The index:* commands build a ProjectIndex from the current working directory, so no Container wiring is required to use the CLI. IndexConfiguration is for hosts (and the MCP server) that want an explicit project root or to inject the queries elsewhere:

use Altair\Index\Configuration\IndexConfiguration;

(new IndexConfiguration(
    projectRoot: '/path/to/app',   // defaults to getcwd()
    databasePath: null,            // defaults to <root>/.altair/index.db
))->apply($container);

$container->make(UsageQuery::class);   // shared, against the configured project

IndexConfig controls what is scanned: sourcePaths (default src, app, tests), specPaths (default api), and excludeDirs (default vendor, node_modules, .git, .altair, build, runtime). Excluded directories are pruned during traversal, so a large vendor/ is never descended.

Testing

The published tests under tests/Index/ double as worked examples:

tests/Index/Parser/PhpFileWalkerTest.php — golden tests for every symbol kind and every usage kind, including the deliberate non-linking of untyped instance calls.
tests/Index/Parser/YamlSpecWalkerTest.php — spec_endpoint/spec_entity extraction.
tests/Index/Query/QueryLayerTest.php — find-usages, implementers, extenders, callers, unused (with a true-positive dead-code fixture), impact, and orphans over a hand-seeded database.
tests/Index/Builder/IndexBuilderTest.php — full build, incremental skip-on-unchanged, and deletion handling over a real temp project.
tests/Index/Cli/CommandsTest.php — every command end-to-end, including exit codes and the --no-build bail.

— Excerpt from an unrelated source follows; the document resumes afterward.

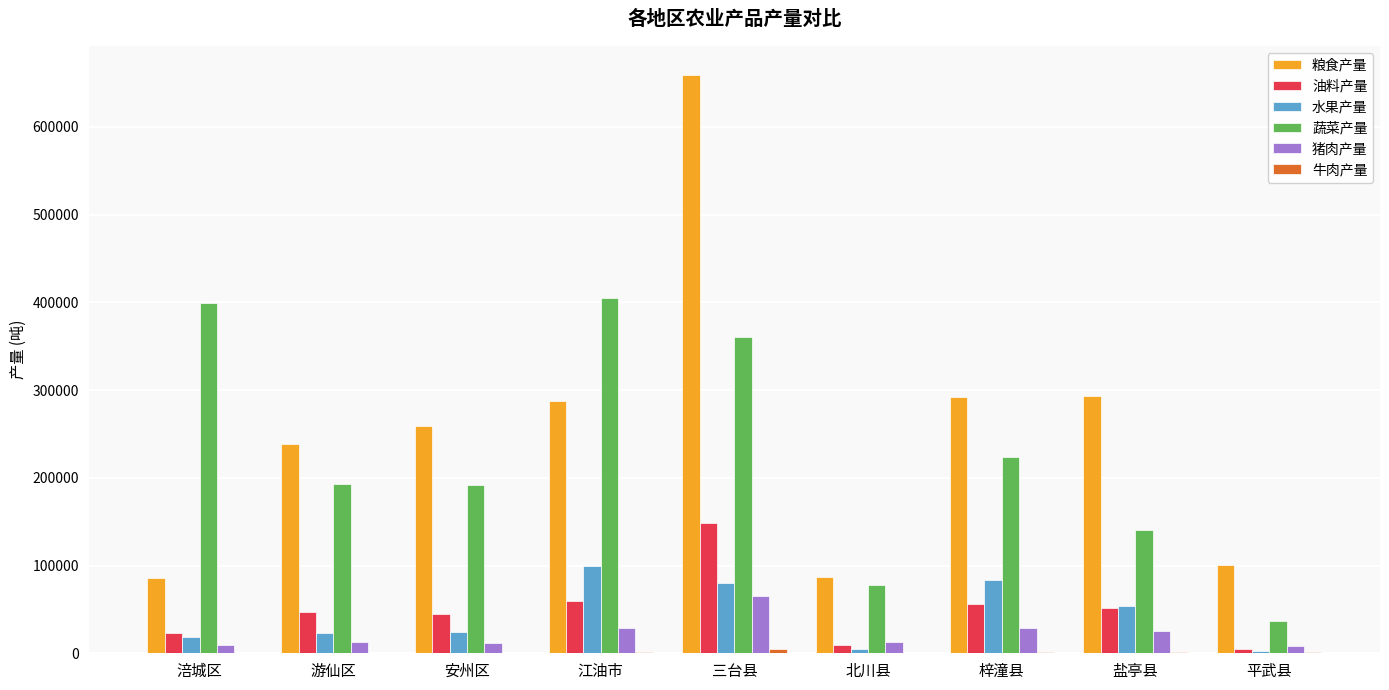

Which series has the largest total across all categories?

粮食产量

Walkers and queries are deterministic and need no Container, so tests hand-build source strings or seed the storage directly and assert on the result.

univeros/suggest — the sibling adviser. Suggest reasons over the runtime introspection surface (“what is wired, and what looks wrong?”); Index reasons over the source AST (“where is this used, and what does changing it touch?”). They are complementary: Suggest’s dead_binding is a runtime-graph heuristic, Index’s unused is a source-reference fact.
univeros/scaffold — Index parses its endpoint specs to produce the spec_endpoint/spec_entity usages that connect a YAML spec to the PHP it generates.
univeros/mcp — exposes the five read-only index tools so shell-less and remote agents share the refactor intelligence.
univeros/cli — the index:* commands are plain invokables registered through #[Command]; --format/--no-build are #[Option]s.

Limitations

AST-only resolution — no type inference. A method call or property access on an untyped variable ($x->handle()) is not linked to a declaring class; only $this->, self::, parent::, static::, and Class:: forms resolve. Deep type-flow analysis is PHPStan’s domain, deliberately out of scope.
unused lists candidates, not proven dead code. Framework entry points reached by dispatch the AST cannot see — an Action’s __invoke, a route handler, a public API method called only through an untyped variable — appear as unused. The count is large on a real codebase for exactly this reason; treat it as a starting list to review, gate CI with --strict only where you understand the false-positive surface.
Spec usages have no line number. The endpoint-spec AST carries no YAML line information, so spec_endpoint/spec_entity usages are recorded at line 0.
callers-of is shallow. It records direct call sites, not a transitive call graph — deep “who eventually reaches this?” analysis is intentionally excluded as too expensive for the value.
No watcher yet. The index rebuilds on demand (incrementally, before each query). A long-lived index:watch process that rebuilds on file change is a possible follow-up, not part of this package today.